## [Probier es aus]
Fass im Text über die Bodenschwellen den Absatz, der mit „Der ADFC Halle anerkennt zwar“ anfängt, als kurze Liste zusammen.

## [Vorliegender Text]
::::

ADFC Halle kritisiert neue Bodenschwellen als Rückschlag für Radverkehr in der Kleinen Ulrichstraße
Jana KellerADFC Halle kritisiert neue Bodenschwellen als Rückschlag für Radverkehr in der Kleinen Ulrichstraße
Der ADFC Halle hat die neu installierten Bodenschwellen in der Kleinen Ulrichstraße scharf kritisiert. Der Fahrradverband wirft der Stadt vor, damit ihre eigene Radverkehrsstrategie zu untergraben und unnötige Hindernisse für Radfahrende zu schaffen. Die Straße gilt als wichtige Nord-Süd-Verbindung für den Radverkehr in Halle.
Die Kleine Ulrichstraße ist eine zentrale Radroute, doch die Schwellen erschweren nun die Durchfahrt. Besonders betroffen sind Lastenräder, Anhänger und Menschen, die auf barrierefreie Wege angewiesen sind. Teilweise ragen die Hindernisse sogar auf die Gehwege und schränken so den Platz für Fußgänger:innen ein.
Der ADFC Halle anerkennt zwar das Ziel der Stadt, illegale Autorennen und Rasen zu unterbinden. Die aktuellen provisorischen Maßnahmen hält der Verband jedoch für unwirksam. Stattdessen fordert er verbindliche Absprachen mit der Polizei, um den Verkehr durch gezielte Kontrollen – und nicht durch physische Barrieren – zu regulieren.
Die Initiative verlangt eine umgehende Anpassung der Schwellen, um die Durchgängigkeit für alle Verkehrsteilnehmenden zu gewährleisten. Zudem plädiert sie für eine nachhaltigere Lösung der Verkehrsprobleme. Ohne Änderungen werden die Hindernisse den Radverkehr in diesem entscheidenden Abschnitt des halleschen Netzes weiterhin beeinträchtigen.

::::

[Gespeicherte Daten]

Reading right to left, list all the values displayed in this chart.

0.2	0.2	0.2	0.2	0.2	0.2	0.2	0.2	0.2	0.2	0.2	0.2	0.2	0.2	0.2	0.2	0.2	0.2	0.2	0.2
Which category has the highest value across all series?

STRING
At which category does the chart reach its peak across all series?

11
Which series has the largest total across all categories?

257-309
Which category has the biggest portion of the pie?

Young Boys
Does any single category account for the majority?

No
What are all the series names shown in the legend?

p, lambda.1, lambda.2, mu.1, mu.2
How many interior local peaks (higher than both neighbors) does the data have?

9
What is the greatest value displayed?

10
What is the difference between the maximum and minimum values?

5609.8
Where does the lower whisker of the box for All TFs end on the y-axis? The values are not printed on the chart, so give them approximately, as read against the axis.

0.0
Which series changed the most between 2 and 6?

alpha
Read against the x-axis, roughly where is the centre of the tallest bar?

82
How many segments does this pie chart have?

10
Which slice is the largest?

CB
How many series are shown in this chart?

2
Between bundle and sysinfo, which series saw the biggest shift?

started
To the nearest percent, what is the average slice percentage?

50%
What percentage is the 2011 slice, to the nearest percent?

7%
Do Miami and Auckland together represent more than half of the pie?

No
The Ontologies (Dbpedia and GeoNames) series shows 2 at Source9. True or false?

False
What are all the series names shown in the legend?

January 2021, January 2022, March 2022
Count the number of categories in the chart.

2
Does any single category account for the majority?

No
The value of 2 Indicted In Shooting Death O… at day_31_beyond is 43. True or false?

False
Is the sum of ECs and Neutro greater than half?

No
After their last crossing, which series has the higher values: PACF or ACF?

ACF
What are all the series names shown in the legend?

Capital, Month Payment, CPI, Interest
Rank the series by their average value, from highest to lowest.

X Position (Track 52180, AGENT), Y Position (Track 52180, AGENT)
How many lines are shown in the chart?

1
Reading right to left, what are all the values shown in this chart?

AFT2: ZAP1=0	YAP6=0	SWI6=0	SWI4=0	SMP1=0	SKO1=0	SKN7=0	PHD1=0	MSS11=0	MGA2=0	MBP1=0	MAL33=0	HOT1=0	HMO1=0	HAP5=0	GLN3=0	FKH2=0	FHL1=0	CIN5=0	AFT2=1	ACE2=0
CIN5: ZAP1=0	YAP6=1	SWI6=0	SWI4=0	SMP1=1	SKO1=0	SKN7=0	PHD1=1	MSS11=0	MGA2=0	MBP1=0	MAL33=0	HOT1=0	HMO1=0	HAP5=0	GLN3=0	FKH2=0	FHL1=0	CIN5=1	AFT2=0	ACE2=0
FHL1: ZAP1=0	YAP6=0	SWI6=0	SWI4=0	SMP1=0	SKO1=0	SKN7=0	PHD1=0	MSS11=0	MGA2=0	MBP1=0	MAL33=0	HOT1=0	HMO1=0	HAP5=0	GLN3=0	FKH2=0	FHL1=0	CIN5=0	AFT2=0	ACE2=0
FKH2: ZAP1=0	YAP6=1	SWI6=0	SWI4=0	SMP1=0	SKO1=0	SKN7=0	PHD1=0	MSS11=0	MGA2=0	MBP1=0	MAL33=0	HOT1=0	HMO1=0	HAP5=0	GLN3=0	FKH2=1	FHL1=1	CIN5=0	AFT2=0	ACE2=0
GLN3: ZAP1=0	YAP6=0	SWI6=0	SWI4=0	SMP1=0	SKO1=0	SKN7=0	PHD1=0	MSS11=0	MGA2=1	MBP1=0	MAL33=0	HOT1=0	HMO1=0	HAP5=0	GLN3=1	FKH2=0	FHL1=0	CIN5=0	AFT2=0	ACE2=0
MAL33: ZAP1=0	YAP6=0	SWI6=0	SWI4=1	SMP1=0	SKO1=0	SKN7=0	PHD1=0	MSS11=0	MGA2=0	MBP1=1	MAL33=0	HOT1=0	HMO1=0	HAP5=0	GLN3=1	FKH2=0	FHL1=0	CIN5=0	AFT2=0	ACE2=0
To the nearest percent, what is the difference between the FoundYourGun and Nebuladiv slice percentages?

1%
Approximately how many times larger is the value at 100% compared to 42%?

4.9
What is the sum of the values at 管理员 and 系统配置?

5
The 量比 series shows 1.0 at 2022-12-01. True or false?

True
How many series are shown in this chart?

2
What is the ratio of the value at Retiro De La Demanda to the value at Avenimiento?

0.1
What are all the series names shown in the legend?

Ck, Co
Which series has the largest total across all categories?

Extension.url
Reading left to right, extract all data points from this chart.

::::

## [Lösung der Aufgabe]
- Der ADFC Halle erkennt das Ziel der Stadt an, illegale Autorennen und Rasen zu verhindern.
- Die jetzigen provisorischen Maßnahmen hält er für unwirksam.
- Er fordert feste Absprachen mit der Polizei, damit gezielte Kontrollen den Verkehr regeln und keine baulichen Hindernisse.